## Try it
Extend the forum thread below, about what would follow if it were proven there is no God, by writing the posts that come after its final line.

## Selected text

Thought experiment. What if it was one day proven 200% there’s no God?

  • Thread starter Thread starter Curious11
  • Start date Start date
Status
Not open for further replies.
And no matter how such hypotheses play out, they always come up against a li’l ol’ brick wall known as…(drum roll…)
“infinite regression.”
(Please Note: This uploaded content is no longer available.)
 
No, that is just fallacy wrongfully defined as knowledge.
So, in other words, there really is no such thing as ‘knowledge’ since, by your definition, anything that might later be disproven is merely fallacy. Isn’t that the logical conclusion we must reach, if we believe your assertion here?
 
So, in other words, there really is no such thing as ‘knowledge’ since, by your definition, anything that might later be disproven is merely fallacy. Isn’t that the logical conclusion we must reach, if we believe your assertion here?
In the majority of cases, probably. I think humans can have a sense of different levels of certainty whether knowledge is temporary or more/less permanent based on complexity, etc. So I think it is important to define the level of certainty when speaking about knowledge.
 
I think there is a conclusion we can draw with fairly good certainty…@anon10271182 will not be liking any of my posts!
 
Not something–someone. The unmoved mover, uncaused cause, only necessary being, the one and only Father, Son, and Holy Ghost…
God! Yeah, baby!(Please Note: This uploaded content is no longer available.)
 
That’s a big misunderstanding. God isn’t the one sending people to hell, people continually reject God through their sins and by being unrepentant.
 
Well, we’ve seen the atheist “varsity” here on CAF many times, and they’ve all come up goose eggs…
 
Last edited:
NO! God did not write a book of laws and leave it for us to argue over. He left a Church, Led by his Vicar who holds the keys.
It was a metaphor. The books aren’t literal books they represent the different religions and denomenations and would include holy books, human writings, tradition, symbols, etc. Other religions have their holy men also, and adherents who follow them. My analogy did include people advocating for each book.
Jesus Christ gave us a Church that is here to guide us. As another poster said. The Bible does not contradict itself (as far as I know). I do not know what the rest of your analogy has to do with the Catholic faith
The books represent different faiths not just holy books.

A Muslim would tell me his holy book also contains no contradictions.

## Dataset excerpt
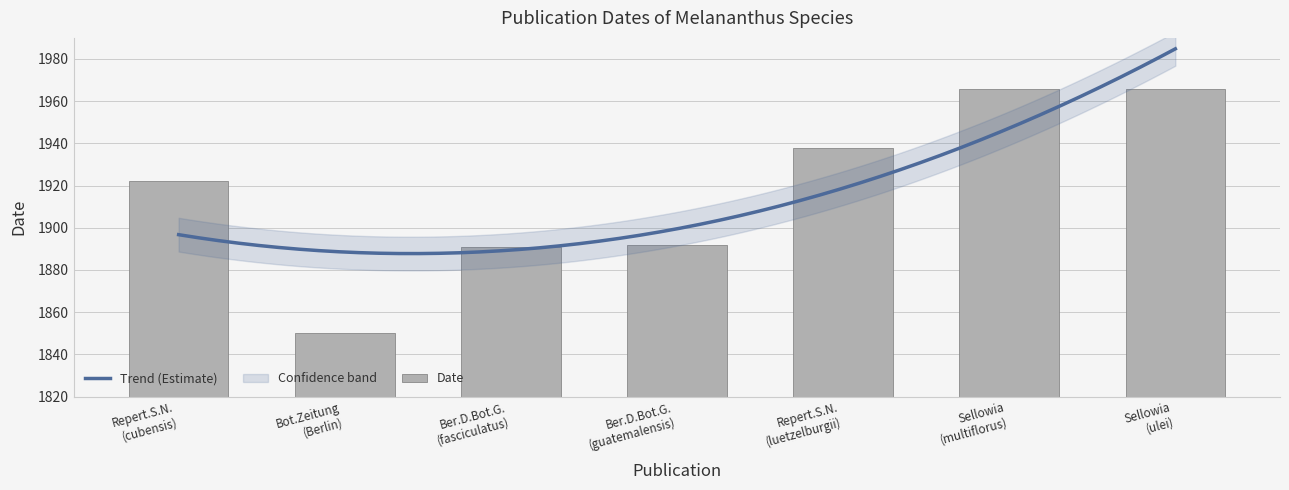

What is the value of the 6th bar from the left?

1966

## Response box
It’s a red herring, designed to show that God is unfair.
Absolutely false. I believe the situation humans find themselves in on Earth is misstated and mischaracterized. I’m stating that the way humans present their ideas of God makes god look unfair, which is a quality those same people would never attribute to him.
There are some Christians who think that this is how God acts… but you’re not going to hold us accountable to their mistaken belief, are you?
The analogy is that each religion has a path to salvation or heaven or whatever is promised, ‘jail’ is whatever you’re denied or whatever punishment you receive for not following that path in some form.
 
That’s a big misunderstanding. God isn’t the one sending people to hell, people continually reject God through their sins and by being unrepentant.
No it’s not a big misunderstanding. Apologetics has been forced to retreat on hell as far back as it possibly can because the doctrine is so at odds with logic. It has gone from midevil times focus of punishment to modern day apologetics saying people beg God to throw them in hell and they lock the door behind them. If hell is as terrible as it’s described then no one, not one single person with an informed decision would choose it. It runs totally counter to human nature. Look I understand why people put hell as being a choice because you have to. Catholicism is married to the idea of hell now and they have to spin it in some way, but the fact remains that there are many religions all contradicting each other with an omnipetent God who won’t set the record straight but will burn you forever if your on the wrong side. It sounds so much like a human invention it’s not even funny.
 
40.png
Wesrock:
Existing for infinite time? Yes, but doing so without ontological dependence on an uncaused cause? No. The universe clearly cannot be its own cause as it is contingent (that is, it’s not logically necessary for it (1) to exist and (2) exist in its current arrangment as opposed to another arrangement (even if that other arrangement is only different by one subatomic particle)) and it is not metaphysically simple.
If physical can’t be eternal, then how are we supposed to live in all eternity in our glorified bodies?
That’s not quite what I said. I have two points of clarification. When God is said to be eternal, it doesn’t only mean existing for infinite time, it means also that He is unchanging. As for physical things, or anything that is composed in some way, they can have existed for infinite time in the past and infinite time in the future. But they are not intrinsically necessary and still require a cause. So there is no contradiction between what I said previously (that something [say, the universe, or series of universes] could exist for infinite time but would be ontologically dependent on some cause) and the idea of living in a glorified body forever.
 
Status
Not open for further replies.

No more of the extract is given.